- [How to complete this task]: Reproduce the extracted text of every item below verbatim, leaving out the page images.

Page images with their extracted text
*** Begin section ***

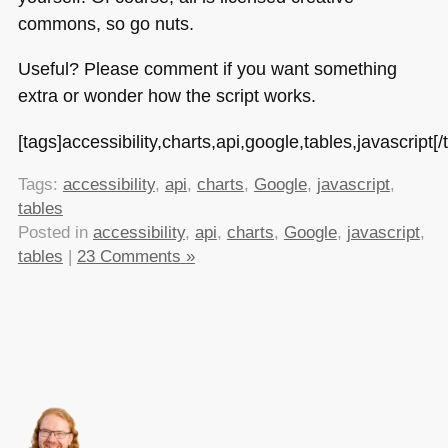
commons, so go nuts.
Useful? Please comment if you want something
extra or wonder how the script works.
[tags]accessibility,charts,api,google,tables,javascript[/
Tags:
accessibility
,
api
,
charts
,
Google
,
javascript
,
tables
Posted in
accessibility
,
api
,
charts
,
Google
,
javascript
,
tables
|
23 Comments »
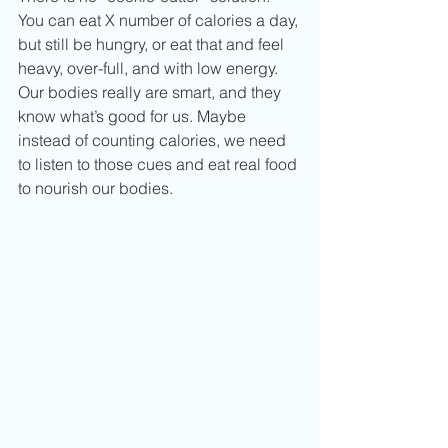
You can eat X number of calories a day, 
but still be hungry, or eat that and feel 
heavy, over-full, and with low energy.  
Our bodies really are smart, and they 
know what’s good for us. Maybe 
instead of counting calories, we need 
to listen to those cues and eat real food 
to nourish our bodies.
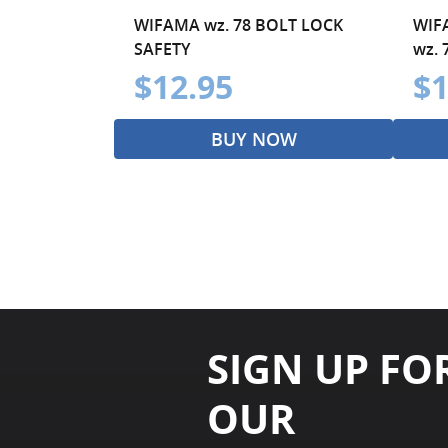
WIFAMA wz. 78 BOLT LOCK
WIF
SAFETY
wz. 
$12.95
$1
BUY NOW
SIGN UP FO
OUR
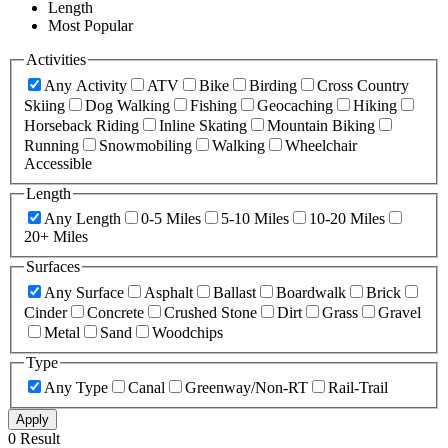
Length
Most Popular
Activities
Any Activity
ATV
Bike
Birding
Cross Country
Skiing
Dog Walking
Fishing
Geocaching
Hiking
Horseback Riding
Inline Skating
Mountain Biking
Running
Snowmobiling
Walking
Wheelchair
Accessible
Length
Any Length
0-5 Miles
5-10 Miles
10-20 Miles
20+ Miles
Surfaces
Any Surface
Asphalt
Ballast
Boardwalk
Brick
Cinder
Concrete
Crushed Stone
Dirt
Grass
Gravel
Metal
Sand
Woodchips
Type
Any Type
Canal
Greenway/Non-RT
Rail-Trail
Apply
0 Result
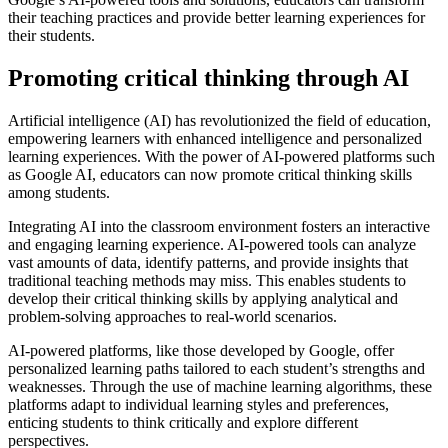
their teaching practices and provide better learning experiences for
their students.
Promoting critical thinking through AI
Artificial intelligence (AI) has revolutionized the field of education,
empowering learners with enhanced intelligence and personalized
learning experiences. With the power of AI-powered platforms such
as Google AI, educators can now promote critical thinking skills
among students.
Integrating AI into the classroom environment fosters an interactive
and engaging learning experience. AI-powered tools can analyze
vast amounts of data, identify patterns, and provide insights that
traditional teaching methods may miss. This enables students to
develop their critical thinking skills by applying analytical and
problem-solving approaches to real-world scenarios.
AI-powered platforms, like those developed by Google, offer
personalized learning paths tailored to each student’s strengths and
weaknesses. Through the use of machine learning algorithms, these
platforms adapt to individual learning styles and preferences,
enticing students to think critically and explore different
perspectives.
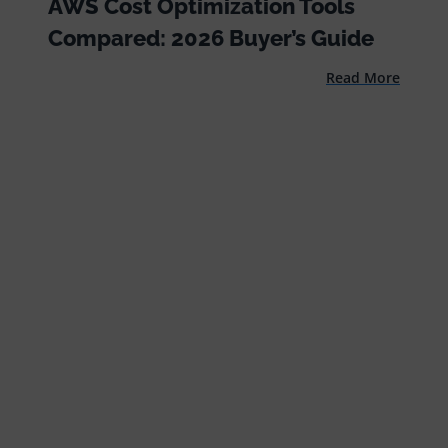
AWS Cost Optimization Tools
Compared: 2026 Buyer’s Guide
Read More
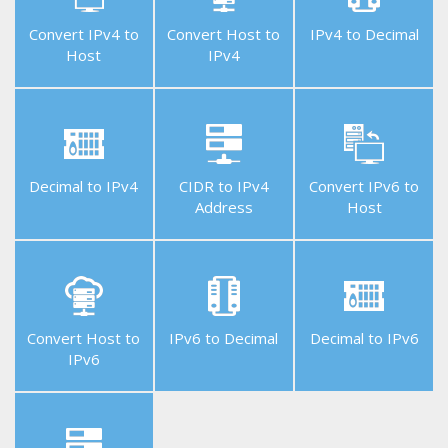
Convert IPv4 to
Convert Host to
IPv4 to Decimal
Host
IPv4
Helpful
Tools
Decimal to IPv4
CIDR to IPv4
Convert IPv6 to
Address
Host
Free
APIs
Convert Host to
IPv6 to Decimal
Decimal to IPv6
IPv6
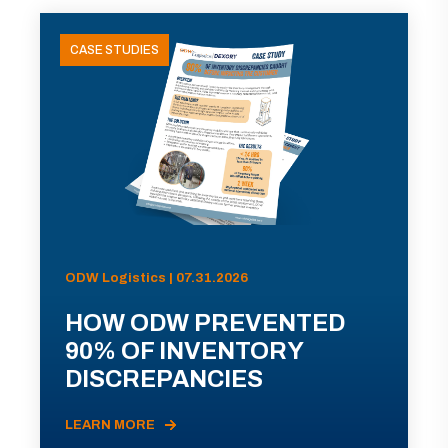
CASE STUDIES
ODW Logistics | 07.31.2026
HOW ODW PREVENTED
90% OF INVENTORY
DISCREPANCIES
LEARN MORE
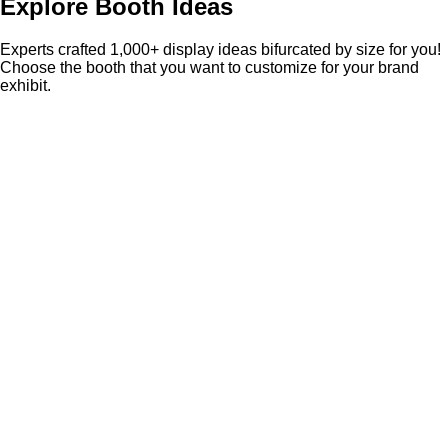
Explore Booth Ideas
Experts crafted 1,000+ display ideas bifurcated by size for you!
Choose the booth that you want to customize for your brand
exhibit.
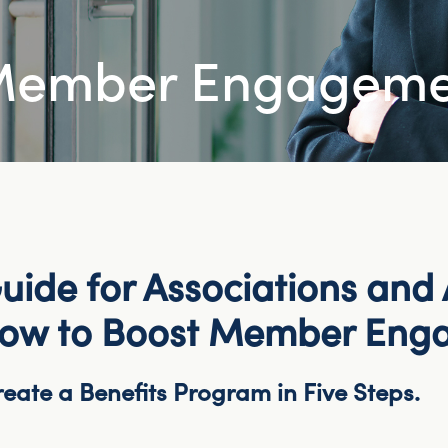
 Member Engagem
uide for Associations and A
How to Boost Member Eng
eate a Benefits Program in Five Steps.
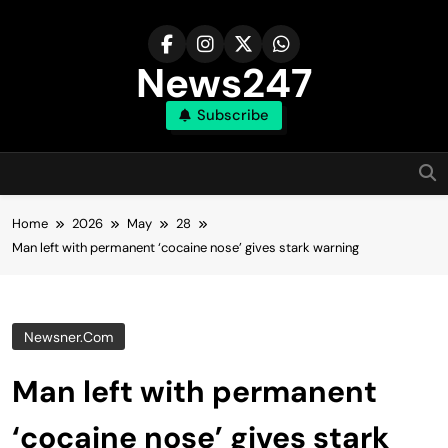
Skip
to
content
News247
Subscribe
Home
2026
May
28
Man left with permanent ‘cocaine nose’ gives stark warning
Newsner.com
Man left with permanent
‘cocaine nose’ gives stark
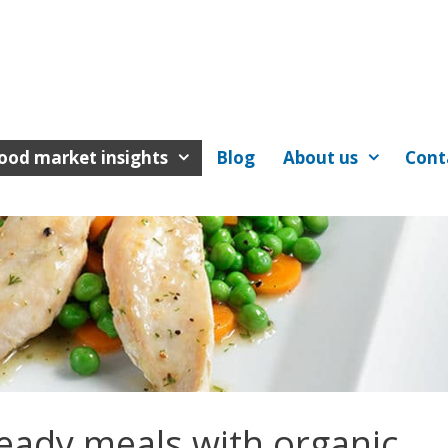
ood market insights
Blog
About us
Cont
eady meals with organic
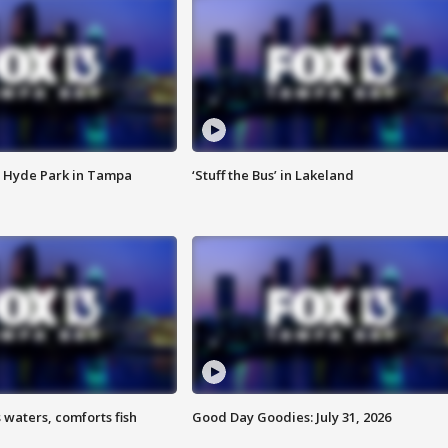
 Hyde Park in Tampa
‘Stuff the Bus’ in Lakeland
 waters, comforts fish
Good Day Goodies: July 31, 2026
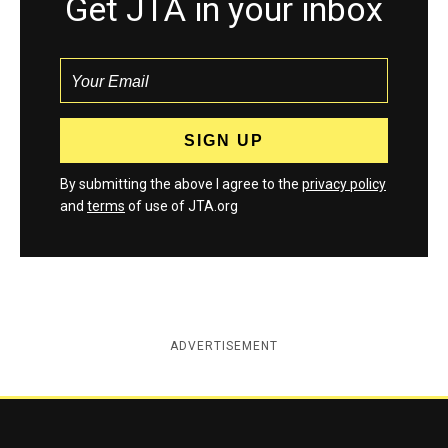
Get JTA in your inbox
By submitting the above I agree to the
privacy policy
and
terms
of use of JTA.org
ADVERTISEMENT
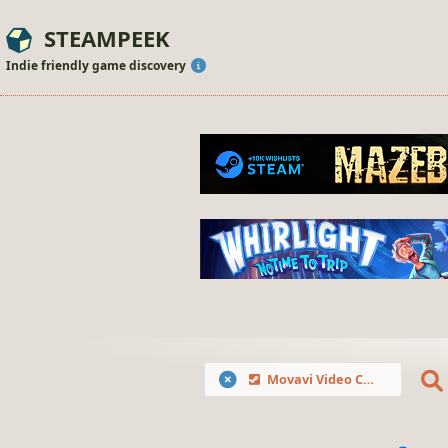
STEAMPEEK
Indie friendly game discovery
Movavi Video Converter Premium 2020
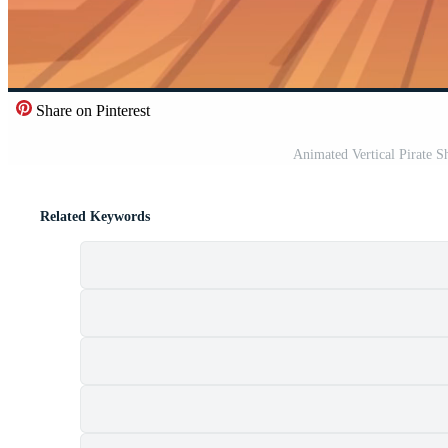
Share on Pinterest
Animated Vertical Pirate S
Related Keywords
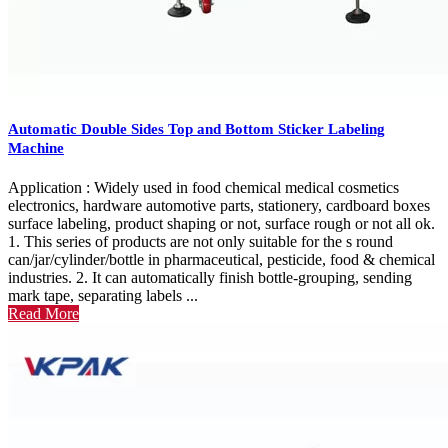
Automatic Double Sides Top and Bottom Sticker Labeling
Machine
Application : Widely used in food chemical medical cosmetics
electronics, hardware automotive parts, stationery, cardboard boxes
surface labeling, product shaping or not, surface rough or not all ok.
1. This series of products are not only suitable for the s round
can/jar/cylinder/bottle in pharmaceutical, pesticide, food & chemical
industries. 2. It can automatically finish bottle-grouping, sending
mark tape, separating labels ...
Read More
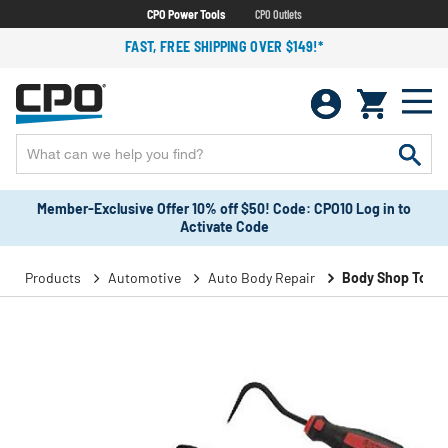
CPO Power Tools
CPO Outlets
FAST, FREE SHIPPING OVER $149!*
Member-Exclusive Offer 10% off $50! Code: CPO10 Log in to
Activate Code
Products
Automotive
Auto Body Repair
Body Shop Tools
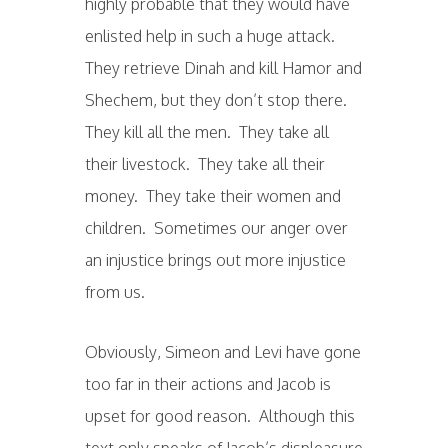
highly probable that they would have
enlisted help in such a huge attack.
They retrieve Dinah and kill Hamor and
Shechem, but they don’t stop there.
They kill all the men. They take all
their livestock. They take all their
money. They take their women and
children. Sometimes our anger over
an injustice brings out more injustice
from us.
Obviously, Simeon and Levi have gone
too far in their actions and Jacob is
upset for good reason. Although this
text only speaks of Jacob’s displeasure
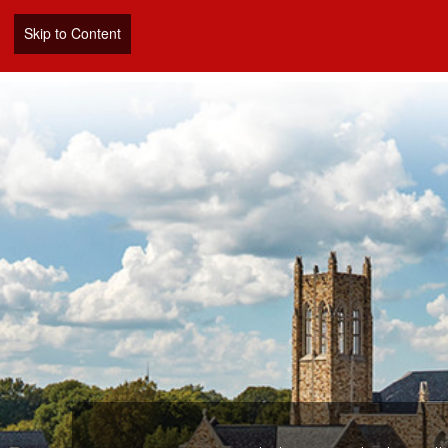
Skip to Content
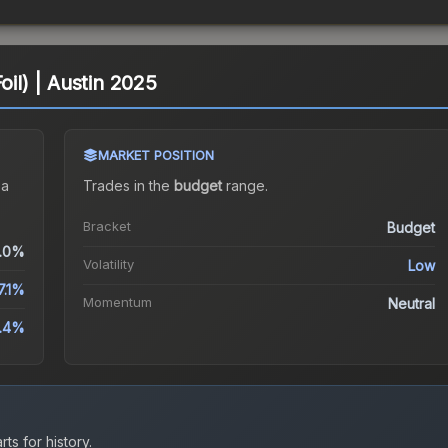
oil) | Austin 2025
MARKET POSITION
 a
Trades in the
budget
range
.
Bracket
Budget
.0%
Volatility
Low
7.1%
Momentum
Neutral
.4%
ts for history.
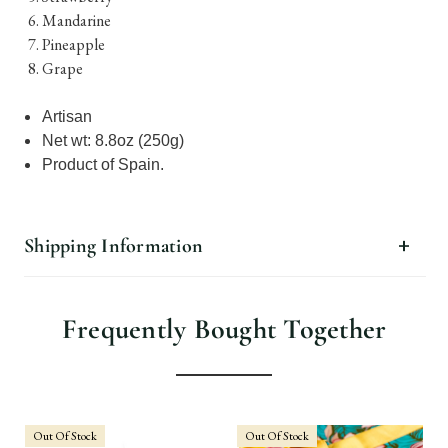
Mandarine
Pineapple
Grape
Artisan
Net wt: 8.8oz (250g)
Product of Spain.
Shipping Information
Frequently Bought Together
Out Of Stock
Out Of Stock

*** End section ***

- [Result of the exercise]:
commons, so go nuts.
Useful? Please comment if you want something
extra or wonder how the script works.
[tags]accessibility,charts,api,google,tables,javascript[/
Tags:
accessibility
,
api
,
charts
,
Google
,
javascript
,
tables
Posted in
accessibility
,
api
,
charts
,
Google
,
javascript
,
tables
|
23 Comments »
You can eat X number of calories a day, 
but still be hungry, or eat that and feel 
heavy, over-full, and with low energy.  
Our bodies really are smart, and they 
know what’s good for us. Maybe 
instead of counting calories, we need 
to listen to those cues and eat real food 
to nourish our bodies.
WIFAMA wz. 78 BOLT LOCK
WIF
SAFETY
wz. 
$12.95
$1
BUY NOW
SIGN UP FO
OUR
Length
Most Popular
Activities
Any Activity
ATV
Bike
Birding
Cross Country
Skiing
Dog Walking
Fishing
Geocaching
Hiking
Horseback Riding
Inline Skating
Mountain Biking
Running
Snowmobiling
Walking
Wheelchair
Accessible
Length
Any Length
0-5 Miles
5-10 Miles
10-20 Miles
20+ Miles
Surfaces
Any Surface
Asphalt
Ballast
Boardwalk
Brick
Cinder
Concrete
Crushed Stone
Dirt
Grass
Gravel
Metal
Sand
Woodchips
Type
Any Type
Canal
Greenway/Non-RT
Rail-Trail
Apply
0 Result
their teaching practices and provide better learning experiences for
their students.
Promoting critical thinking through AI
Artificial intelligence (AI) has revolutionized the field of education,
empowering learners with enhanced intelligence and personalized
learning experiences. With the power of AI-powered platforms such
as Google AI, educators can now promote critical thinking skills
among students.
Integrating AI into the classroom environment fosters an interactive
and engaging learning experience. AI-powered tools can analyze
vast amounts of data, identify patterns, and provide insights that
traditional teaching methods may miss. This enables students to
develop their critical thinking skills by applying analytical and
problem-solving approaches to real-world scenarios.
AI-powered platforms, like those developed by Google, offer
personalized learning paths tailored to each student’s strengths and
weaknesses. Through the use of machine learning algorithms, these
platforms adapt to individual learning styles and preferences,
enticing students to think critically and explore different
perspectives.
AWS Cost Optimization Tools
Compared: 2026 Buyer’s Guide
Read More
Convert IPv4 to
Convert Host to
IPv4 to Decimal
Host
IPv4
Helpful
Tools
Decimal to IPv4
CIDR to IPv4
Convert IPv6 to
Address
Host
Free
APIs
Convert Host to
IPv6 to Decimal
Decimal to IPv6
IPv6
CASE STUDIES
ODW Logistics | 07.31.2026
HOW ODW PREVENTED
90% OF INVENTORY
DISCREPANCIES
LEARN MORE
Explore Booth Ideas
Experts crafted 1,000+ display ideas bifurcated by size for you!
Choose the booth that you want to customize for your brand
exhibit.
 Member Engagem
uide for Associations and A
How to Boost Member Eng
eate a Benefits Program in Five Steps.
Skip
to
content
News247
Subscribe
Home
2026
May
28
Man left with permanent ‘cocaine nose’ gives stark warning
Newsner.com
Man left with permanent
‘cocaine nose’ gives stark
ood market insights
Blog
About us
Cont
eady meals with organic
 Hyde Park in Tampa
‘Stuff the Bus’ in Lakeland
 waters, comforts fish
Good Day Goodies: July 31, 2026
Get JTA in your inbox
By submitting the above I agree to the
privacy policy
and
terms
of use of JTA.org
ADVERTISEMENT
STEAMPEEK
Indie friendly game discovery
Movavi Video Converter Premium 2020
Share on Pinterest
Animated Vertical Pirate S
Related Keywords
Automatic Double Sides Top and Bottom Sticker Labeling
Machine
Application : Widely used in food chemical medical cosmetics
electronics, hardware automotive parts, stationery, cardboard boxes
surface labeling, product shaping or not, surface rough or not all ok.
1. This series of products are not only suitable for the s round
can/jar/cylinder/bottle in pharmaceutical, pesticide, food & chemical
industries. 2. It can automatically finish bottle-grouping, sending
mark tape, separating labels ...
Read More
CPO Power Tools
CPO Outlets
FAST, FREE SHIPPING OVER $149!*
Member-Exclusive Offer 10% off $50! Code: CPO10 Log in to
Activate Code
Products
Automotive
Auto Body Repair
Body Shop Tools
highly probable that they would have
enlisted help in such a huge attack.
They retrieve Dinah and kill Hamor and
Shechem, but they don’t stop there.
They kill all the men. They take all
their livestock. They take all their
money. They take their women and
children. Sometimes our anger over
an injustice brings out more injustice
from us.
Obviously, Simeon and Levi have gone
too far in their actions and Jacob is
upset for good reason. Although this
text only speaks of Jacob’s displeasure
Skip to Content
oil) | Austin 2025
MARKET POSITION
 a
Trades in the
budget
range
.
Bracket
Budget
.0%
Volatility
Low
7.1%
Momentum
Neutral
.4%
ts for history.
Mandarine
Pineapple
Grape
Artisan
Net wt: 8.8oz (250g)
Product of Spain.
Shipping Information
Frequently Bought Together
Out Of Stock
Out Of Stock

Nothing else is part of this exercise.